Children will love the stuffed sharks and manta rays hanging from the ceiling above the marble stairs of the Natural History Museum, Giacomo Doria Museo di Storia Naturale, where they can also see a huge whale skeleton, mammoths, insects on pins, and lots of other bottled specimens.

Then there is the Ducal Palace, the Red Palace, and other museums that offer educational workshops, and the events organized in the city, especially the Festival of the Sciences, held at the end of October. The “Festival Circumnavigando” in December features circus shows and street artists. The Suq, held in June in Porto Antico is a third world bazaar, with multi-ethnic shows and workshops, some for children.

Take some long walks along the sea in Corso Italia or on the sea boulevard in Nervi. Feed the wildlife and play in the parks like Villetta di Negro, Villa Croce, Acquasola, the Parks of Nervi, or Villa Serra di Comago. Take a swim in the sea on Corso Italia, or in Nervi or Voltri, or in a swimming pool at the Piscina al Porto Antico or that of Albaro.
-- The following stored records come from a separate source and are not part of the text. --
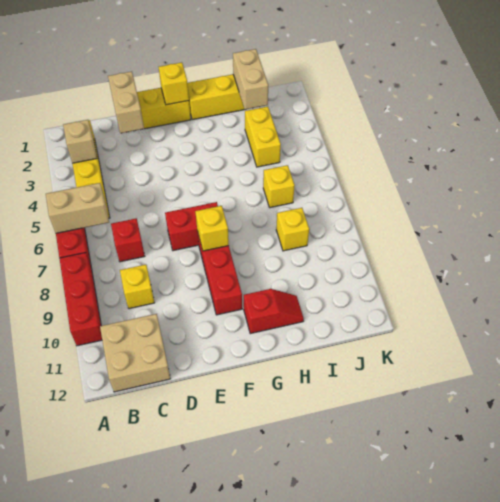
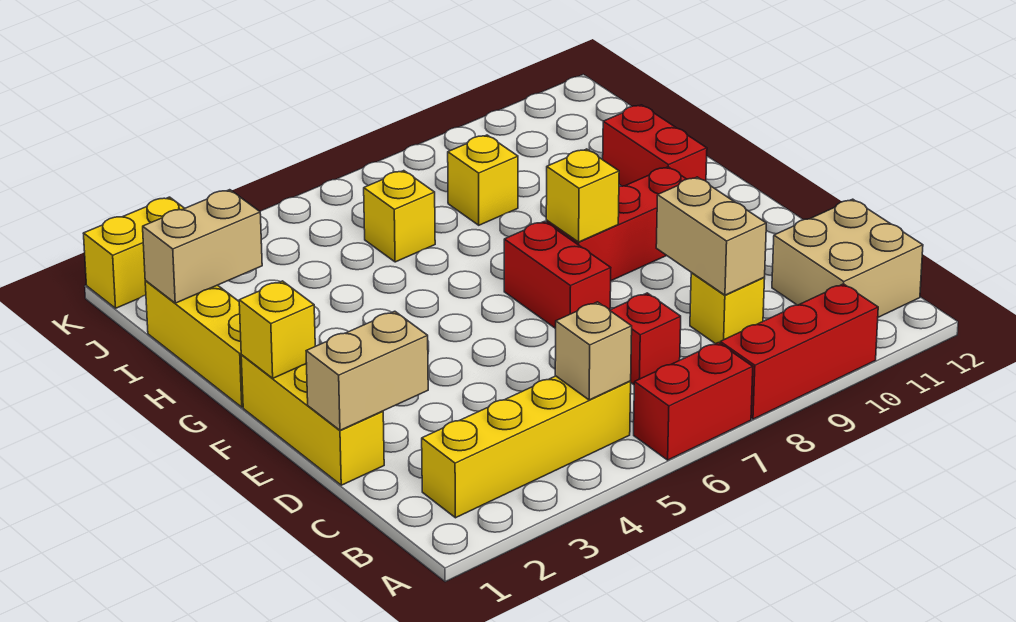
tan 1x2 brick [46,183,109,233] -> tan 1x2 brick moved to [656,177,766,295]
tan 1x1 brick [63,120,97,163] -> tan 1x1 brick moved to [555,302,632,400]
red 1x2 slope [244,289,304,334] -> red 1x2 brick [603,105,707,186]
yellow 1x2 brick [245,107,281,167] -> yellow 1x2 brick moved to [83,197,184,308]

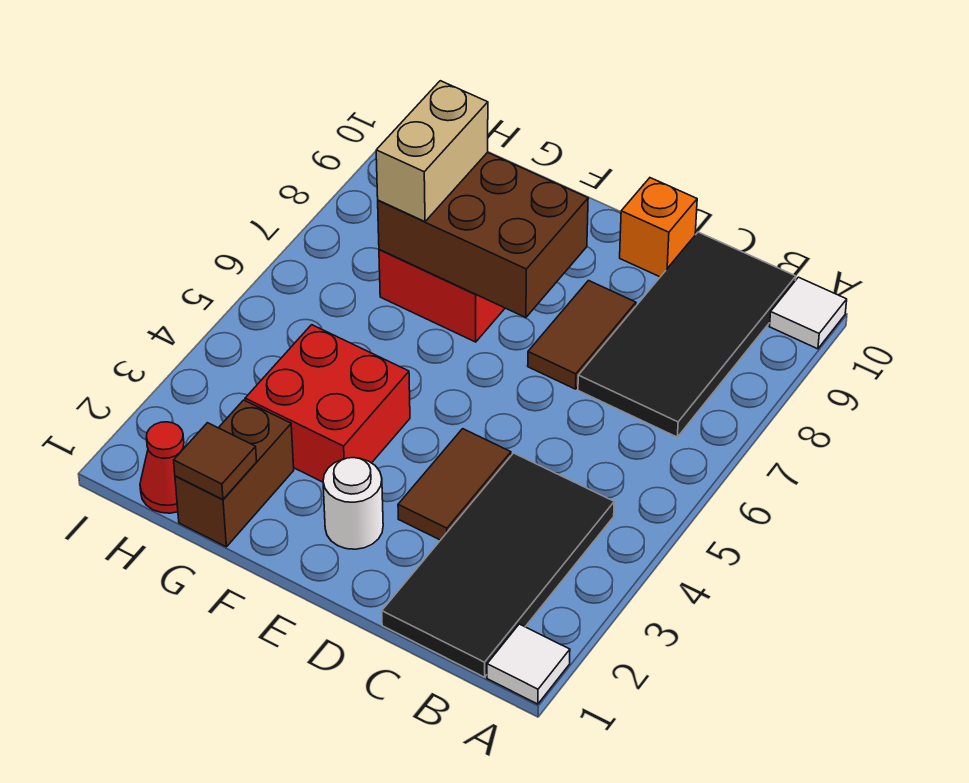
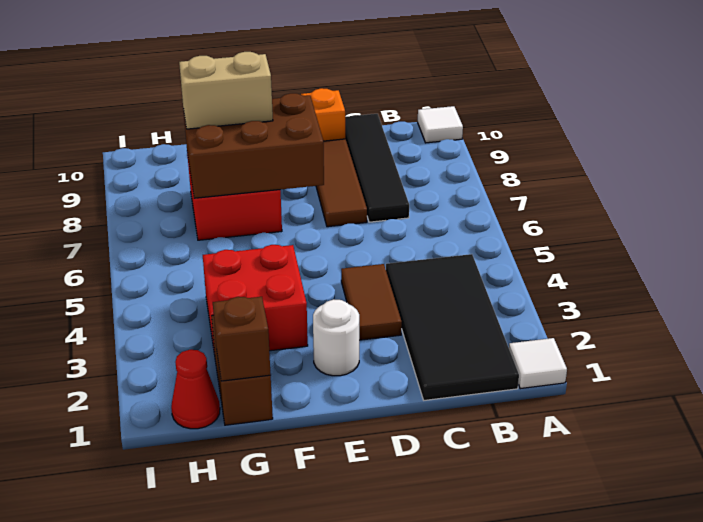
black 2x4 tile [578,232,796,437] -> black 1x4 tile [345,114,409,222]
brown 1x2 tile [528,281,636,389] -> brown 1x3 tile [316,139,367,227]
brown 1x1 tile [174,423,257,499] -> brown 1x1 brick [213,297,271,381]
tan 1x2 brick [376,81,488,222] -> tan 1x2 brick turned to [179,52,273,129]

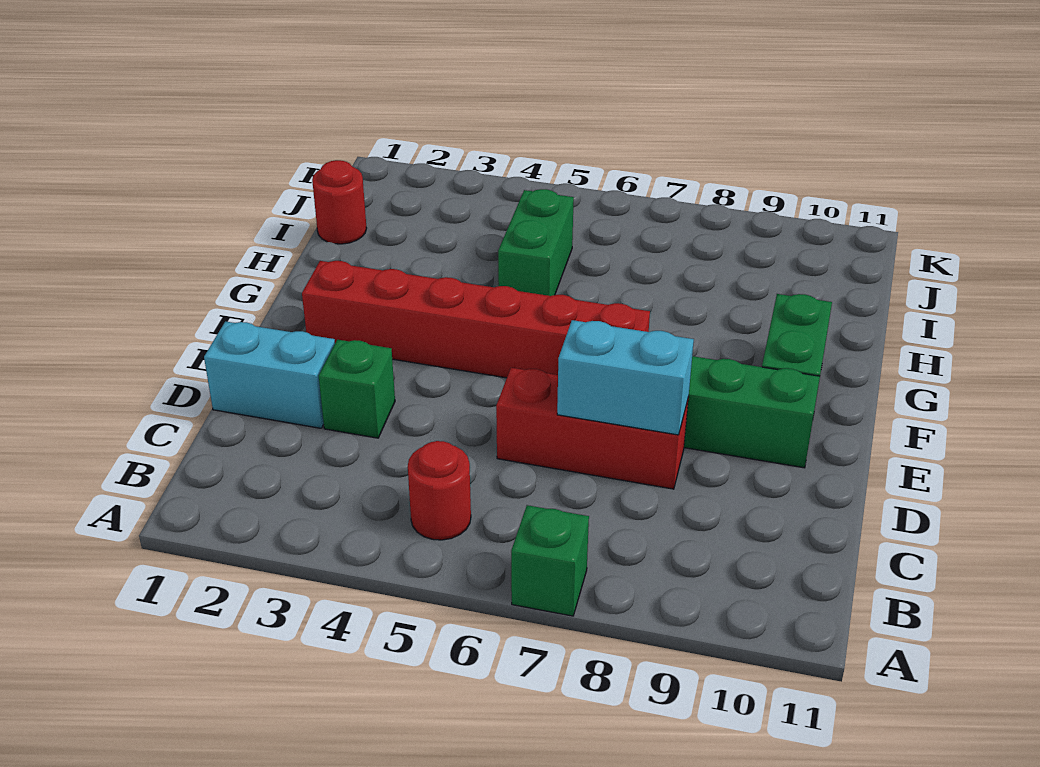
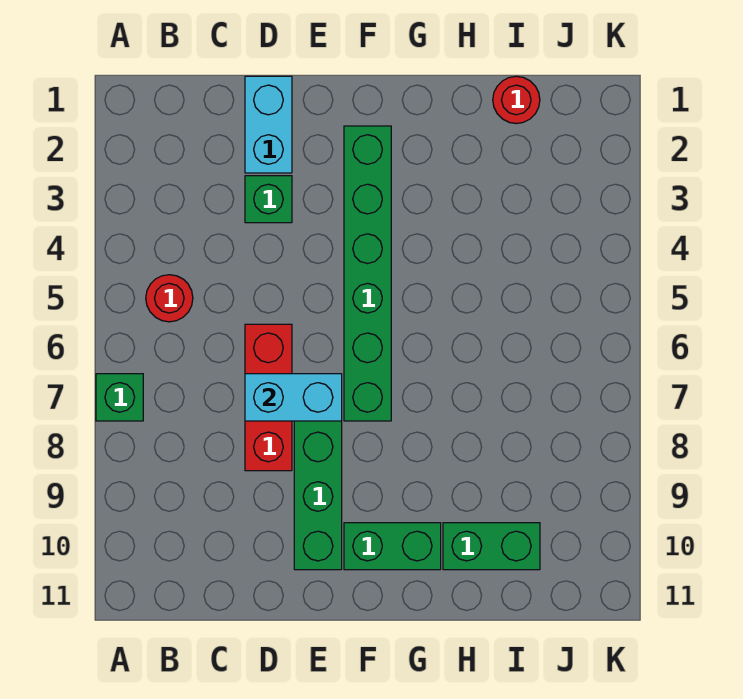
cyan 1x2 brick [557,320,694,435] -> cyan 1x2 brick turned to [245,374,342,421]
red 1x6 brick [302,261,650,378] -> green 1x6 brick [344,126,391,421]
green 1x2 brick [498,189,574,296] -> green 1x2 brick moved to [443,523,540,570]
Grab an ice cream in Boccadasse.

Check out the local paper, as well. You will be sure to find more than one theatre show dedicated to children among the

Teatro dei Cappuccini, Teatro della Tosse, Teatro dell'Archivolto, Teatro del Piccione, Teatro dell'Ortica. There may be marionettes, or even a children’s educational workshop on offer.
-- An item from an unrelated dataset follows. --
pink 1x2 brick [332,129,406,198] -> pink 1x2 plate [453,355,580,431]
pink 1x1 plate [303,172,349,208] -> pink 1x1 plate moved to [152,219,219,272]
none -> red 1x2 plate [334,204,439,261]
Genoa in December also hosts the biggest traveling amusement park in Europe.

How to Get Your Energy Back

Start your day the traditional Genoese way with a piece of hot focaccia straight out of the oven and a caffelatte! Then, between one visit and another, snack on chick pea flour pancakes (farinata), chick pea flour croquettes (panissa) and fried dough with herbs (frisceu). Genoa has ancient fry-up shops, the friggitorie di Sottoripa, with their white tiled walls and a line of clients stand to buy a snack. Focaccerie and friggitorie can be found across the region. In Sanremo, the traditional pizza is called the “sardenaira”. It is exquisite!

For lunch try a plate full of pasta with typical Genoese pesto (Genoa is the home of pesto). Typical Ligurian pasta can be troffie. Followed by a salty pie, for example made from mustard greens and using Ligurian prescinseua soft cheese.

For dessert, butter cookies (canestrelli), or pastry and marmalade gobelletti or baci di dama (ladies’ kisses – made from hazelnut flour and chocolate), ice cream or semifreddi – try the latte caffè taste called pànera typical of Genoa, which is well-loved by young and old alike. Also famous in Liguria are the traditional pastries and chocolates. Chocolates from Genoa have their own top quality seal!